Can you give the lines of the data below, from the line containing "секонд-хенде" through the line containing "е найти настоящий бриллиант!", as a JSON list of strings with one string per line and blank lines omitted?

Recorded data
= = = = =

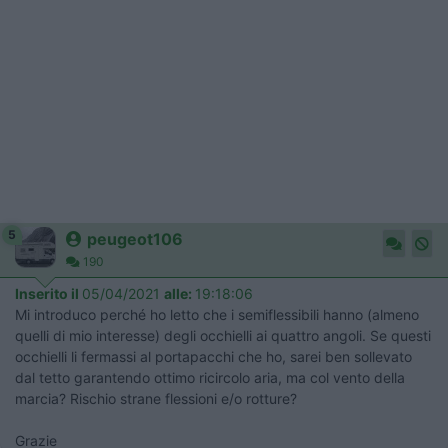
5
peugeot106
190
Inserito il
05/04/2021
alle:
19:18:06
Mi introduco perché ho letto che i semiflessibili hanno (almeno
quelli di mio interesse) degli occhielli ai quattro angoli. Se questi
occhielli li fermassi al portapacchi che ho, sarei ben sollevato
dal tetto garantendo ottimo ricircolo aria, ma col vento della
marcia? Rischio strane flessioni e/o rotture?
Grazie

= = = = =

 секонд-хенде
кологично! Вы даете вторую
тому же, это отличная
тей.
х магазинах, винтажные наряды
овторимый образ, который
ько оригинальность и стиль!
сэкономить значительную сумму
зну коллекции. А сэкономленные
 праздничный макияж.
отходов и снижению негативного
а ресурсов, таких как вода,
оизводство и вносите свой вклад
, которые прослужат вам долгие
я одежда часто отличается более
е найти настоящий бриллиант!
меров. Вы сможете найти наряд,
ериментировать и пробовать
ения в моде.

= = = = =

• _Answer to this exercise_
[
  " секонд-хенде",
  "кологично! Вы даете вторую",
  "тому же, это отличная",
  "тей.",
  "х магазинах, винтажные наряды",
  "овторимый образ, который",
  "ько оригинальность и стиль!",
  "сэкономить значительную сумму",
  "зну коллекции. А сэкономленные",
  " праздничный макияж.",
  "отходов и снижению негативного",
  "а ресурсов, таких как вода,",
  "оизводство и вносите свой вклад",
  ", которые прослужат вам долгие",
  "я одежда часто отличается более",
  "е найти настоящий бриллиант!"
]